Version: 6.0.0.0.alpha0+
Build ID: 643e9001bff137b6e5a8784d9e1f25a51e0d1644
CPU threads: 4; OS: Mac OS X 10.13; UI render: default; 
Locale: fr-FR (fr_FR.UTF-8); Calc: group
Comment 12 Alex Thurgood 2017-10-16 10:22:54 UTC
Am seeing this when I escape out of the lldb run after LO hangs:

* thread #1, queue = 'com.apple.main-thread', stop reason = signal SIGSTOP
    frame #0: 0x00007fff6c7beeae libsystem_kernel.dylib`__psynch_mutexwait + 10
libsystem_kernel.dylib`__psynch_mutexwait:
->  0x7fff6c7beeae <+10>: jae    0x7fff6c7beeb8            ; <+20>
    0x7fff6c7beeb0 <+12>: movq   %rax, %rdi
    0x7fff6c7beeb3 <+15>: jmp    0x7fff6c7b676c            ; cerror_nocancel
    0x7fff6c7beeb8 <+20>: retq
Comment 13 Alex Thurgood 2017-10-16 10:28:14 UTC
I don't seem to be able to get a backtrace of any sorts unless I force quit LO from the Dock on OSX.
Comment 14 Julien Nabet 2017-10-16 12:02:34 UTC
Jan-Marek: I don't know if it could be related to scheduling part but perhaps you may have some idea here?
FYI, you must enable experimental features to use Firebird.
Comment 15 robert 2017-10-16 14:04:03 UTC
Seems it isn't a special Firebird-problem. Get the same crash when setting up a database to a Calc-file or a Writer-file. If I change something and don't save it it will hang when trying to close the database.

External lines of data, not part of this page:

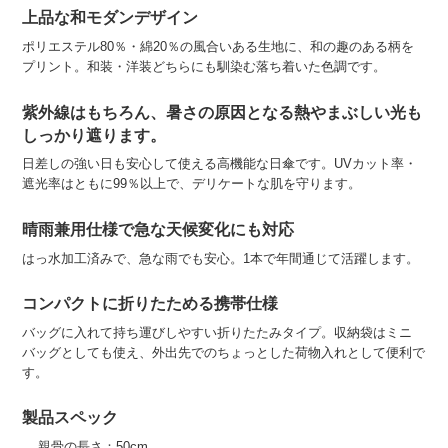
上品な和モダンデザイン
ポリエステル80％・綿20％の風合いある生地に、和の趣のある柄を
プリント。和装・洋装どちらにも馴染む落ち着いた色調です。
紫外線はもちろん、暑さの原因となる熱やまぶしい光も
しっかり遮ります。
日差しの強い日も安心して使える高機能な日傘です。UVカット率・
遮光率はともに99％以上で、デリケートな肌を守ります。
晴雨兼用仕様で急な天候変化にも対応
はっ水加工済みで、急な雨でも安心。1本で年間通じて活躍します。
コンパクトに折りたためる携帯仕様
バッグに入れて持ち運びしやすい折りたたみタイプ。収納袋はミニ
バッグとしても使え、外出先でのちょっとした荷物入れとして便利で
す。
製品スペック
親骨の長さ：50cm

Tested with Version: 6.0.0.0.alpha0+
Comment 16 Jan-Marek Glogowski 2017-10-16 16:54:28 UTC
Created attachment 137017 [details]
MacOS bt of autorecovery mutex deadlock

Interesting that I couldn't reproduce this on Linux...

So on Mac we have another deadlock on in the DB code:

Two threads wait for mutexes:

* thread #1: tid = 0x18e674, 0x00007fffb17b3c22 libsystem_kernel.dylib`__psynch_mutexwait + 10, queue = 'com.apple.main-thread', stop reason = signal SIGSTOP
  thread #5: tid = 0x18e6e7, 0x00007fffb17b3c22 libsystem_kernel.dylib`__psynch_mutexwait + 10, name = 'DocumentEventNotifier'

Thread 5 wants the SolarMutex:
   frame #5: 0x000000010bd41a69 libvcllo.dylib`SalYieldMutex::doAcquire(this=0x00007fad65c4be00, nLockCount=1) + 441 at salinst.cxx:302

(lldb) f 5
....
(lldb) p *this
(SalYieldMutex) $5 = {
  comphelper::GenericSolarMutex = {
    m_nThreadId = 1631860

$ echo "obase=16; 1631860"|bc
18E674
Which happens to be thread 1.

I can't really verify the mutexes held by thread 5, but my guess it's the one thread 1 is waiting for.